Pete Waterman Interview: Waiting for the Next Big Thing

"I've always been driven by what people want and not what I like," says Pete Waterman OBE. "I'm lucky enough to have come into this business seeing The Beatles before they were The Beatles, when they were John Lennon and The Silver Beetles.

"I've always been driven by what people want and not what I like," says Pete Waterman OBE. "I'm lucky enough to have come into this business seeing The Beatles before they were The Beatles, when they were John Lennon and The Silver Beetles. What they were doing had been done before, yes, but they were doing it differently. But today I know somebody will come along and get everybody excited again."

Waterman knows whereof he speaks, holding 22 number one hits after more than four decades in the business. "Seeing The Beatles, you thought, my god that's unbelievable, but nobody thought in 1962 that what they were doing was revolutionary. Only in hindsight can we see what they did was completely revolutionary.

"They gave us all a problem because they were so brilliant at songwriting that everybody now expects everyone to be as good. The truth is, we can't live up to what The Beatles left us as a legacy. They were unique."

But there's a wealth of bands out there still trying, all working hard to gain national recognition, be they bands like New Street Adventure, The Spitfires, Smoke Fairies, Doncaster wünderkinds John McCullagh and The Escorts or perhaps rising stars Syd Arthur, all aiming to surprise us, to gain our attention as did once those four lads from Liverpool who had worked long, hard hours in far flung clubs before the nation's ears were pricked.

Coventry-born Waterman has witnessed at first hand the changes in the music business as one third of renowned songwriting trio Stock Aitken Waterman, who gave Kylie Minogue and Rick Astley to the world.

Having talked in the past about a need to feel goosebumps when hearing a hit record for the first time, you realise that his early work as a northern soul DJ helped finely tune his ear. "I began my interest [in music] in 1962 when I was a DJ. My audience wanted At The Top Of The Stairs by The Formations. It was about what people paid on the door on the night to hear. I was pulling in 2,000 people at 60p a head. That kept me in work, so that outlook has to shape your career."

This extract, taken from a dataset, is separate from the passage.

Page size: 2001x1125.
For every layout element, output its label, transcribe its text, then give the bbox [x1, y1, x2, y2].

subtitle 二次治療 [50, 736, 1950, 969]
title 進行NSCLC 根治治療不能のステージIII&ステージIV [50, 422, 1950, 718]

He says his greatest influence is still Motown "because it absolutely played to the street, and knew what the street was. These guys were the voices of my youth. To me, those Motown songs meant something.

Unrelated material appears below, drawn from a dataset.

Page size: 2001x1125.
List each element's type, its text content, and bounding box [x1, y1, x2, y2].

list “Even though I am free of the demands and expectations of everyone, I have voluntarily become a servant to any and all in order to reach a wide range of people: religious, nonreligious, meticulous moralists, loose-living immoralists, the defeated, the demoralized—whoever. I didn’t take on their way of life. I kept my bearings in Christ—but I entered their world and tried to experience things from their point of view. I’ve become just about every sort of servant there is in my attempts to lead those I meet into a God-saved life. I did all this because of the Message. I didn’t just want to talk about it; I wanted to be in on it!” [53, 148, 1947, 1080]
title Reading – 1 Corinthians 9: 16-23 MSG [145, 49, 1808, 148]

"Tony Wilson [the late founder of Factory Records and the Haçienda] once said that Pete Waterman's got the best A&R department in the world because he's got a million playgrounds in Britain all telling him what to put out. And he was spot on."

When he started out in the industry, Waterman says he couldn't believe his luck that he was in it. "We couldn't believe that someone was paying us eighty quid a week to do something that we would've done for nothing, which was listening to music all day, talking to artists and going into the studio. That's the bottom line. We knew we had to give a product. If you didn't sell records you were out of business. We grew up on music as part of our livelihood. We were just happy to be playing records. Now it's groovy to be in the record industry, but it wasn't when I came into it in 1970. We were classed as fairground barkers, and that's the truth!"

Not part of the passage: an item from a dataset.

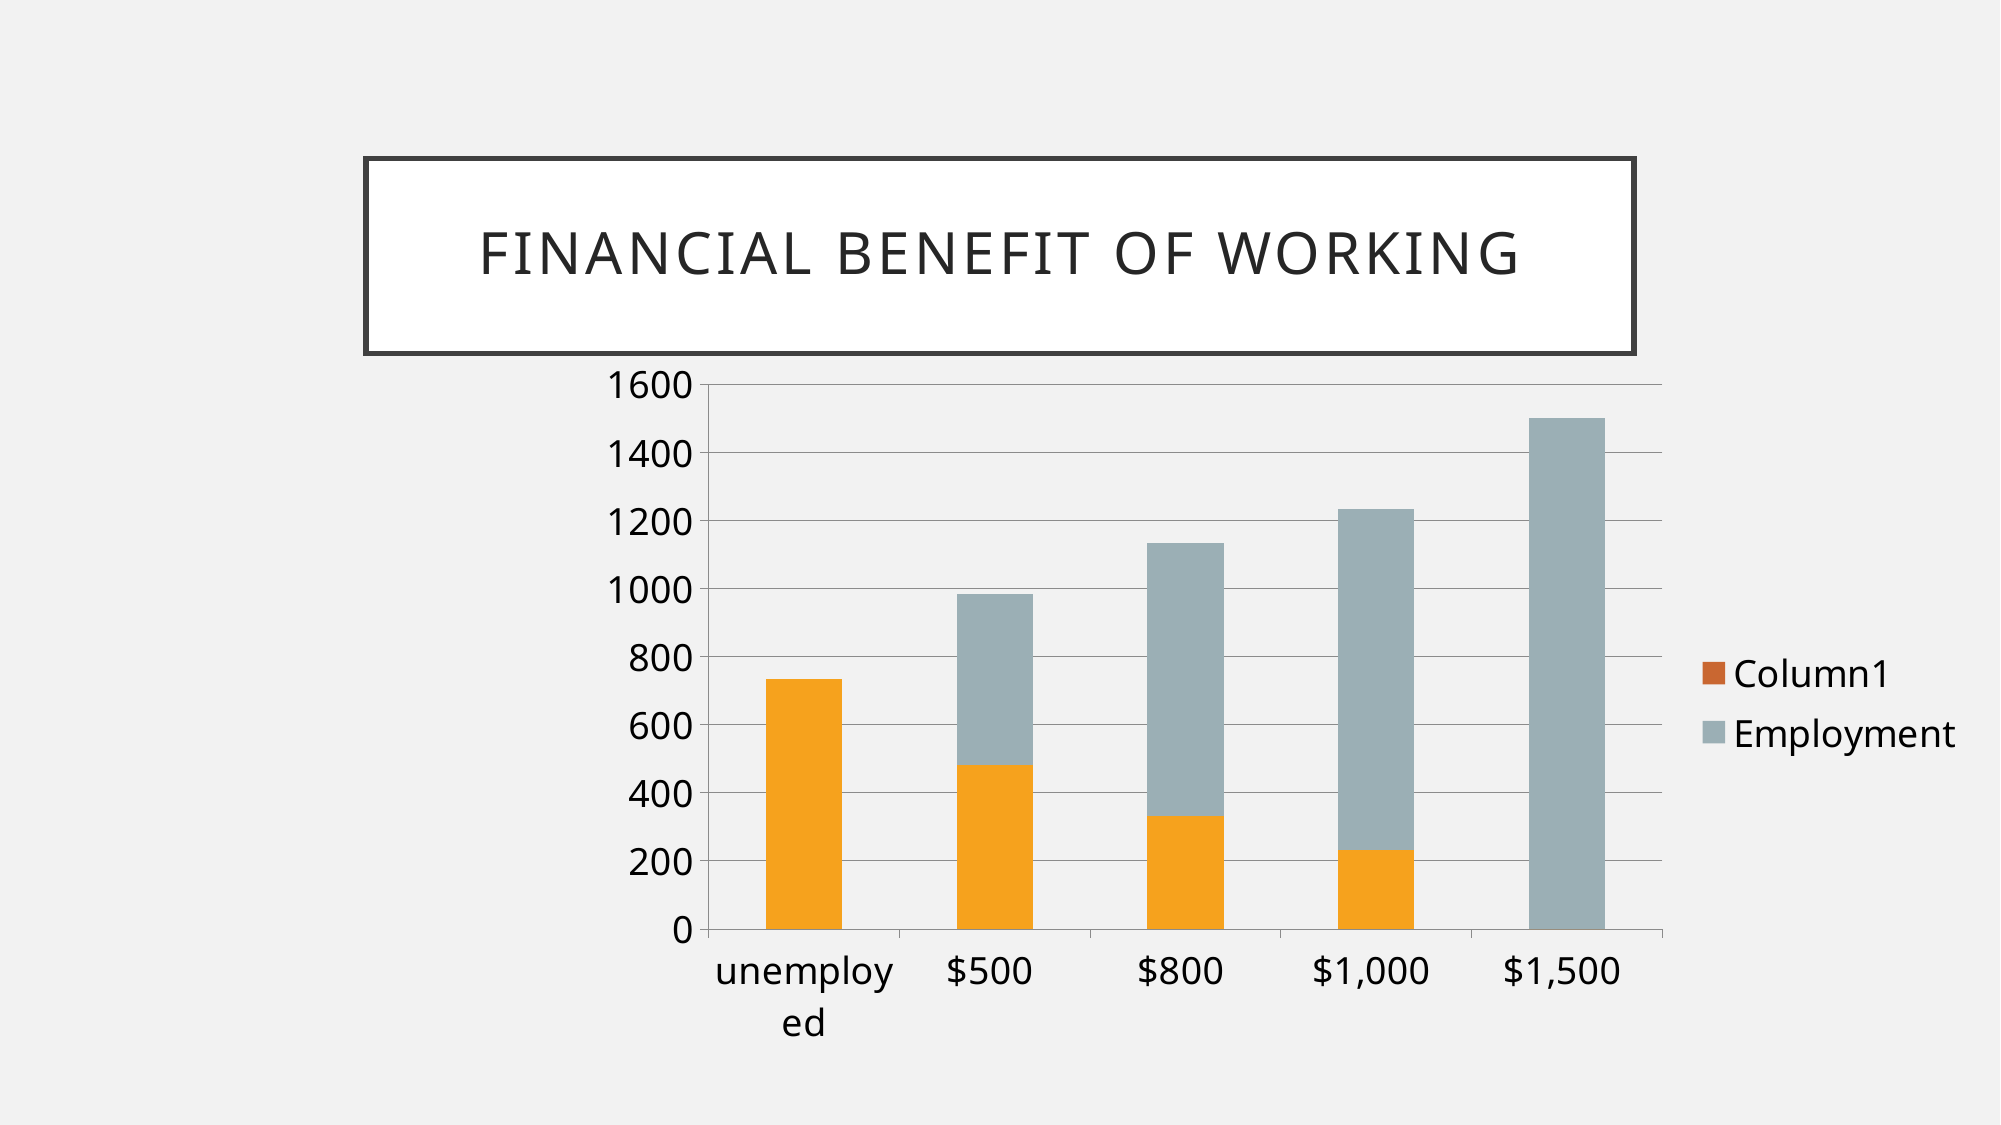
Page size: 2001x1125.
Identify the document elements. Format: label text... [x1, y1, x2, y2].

chart [578, 344, 1982, 1062]
title Financial Benefit of WORKING [363, 156, 1637, 356]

With the recent re-releases of Kylie Minogue's LPs Kylie, Enjoy Yourself, Rhythm Of Love and Let's Get To It, Waterman's presence can still be felt. "Pop music goes in trends, in cycles. At the moment the Americans are dominating the market, but I've seen this all before. When we came into the marketplace, before Kylie, we were constantly being told that singles were dead. We signed Kylie because we thought we could break that artist. It's not fanciful to say that none of us understood the power of Neighbours."

But can an artist be over-exposed? "Yeah, I think they can, but in the singles market, where it was so competitive, if you could keep a single alive for six or seven weeks, that's the most you could do. Some artists now have three records in the charts. That was impossible back in my day. If you were really lucky you got 10 weeks, and that was a big record if you got that."

He laments that there's no clamour for the product today, and says "what we've lost now is the physical stuff. It's interesting to me that everybody's now talking about vinyl coming back, because it's an ownership thing. You own vinyl, but you don't own a download".

Yet music will forever remain Waterman's life blood and he'd never be able to turn his back on it. "Never," he says. "I love the business when it goes like this. You can't pack in music when it's in your blood. I'll pack it in when I shuffle off this mortal coil and not before because it is still the most incredible thing there is."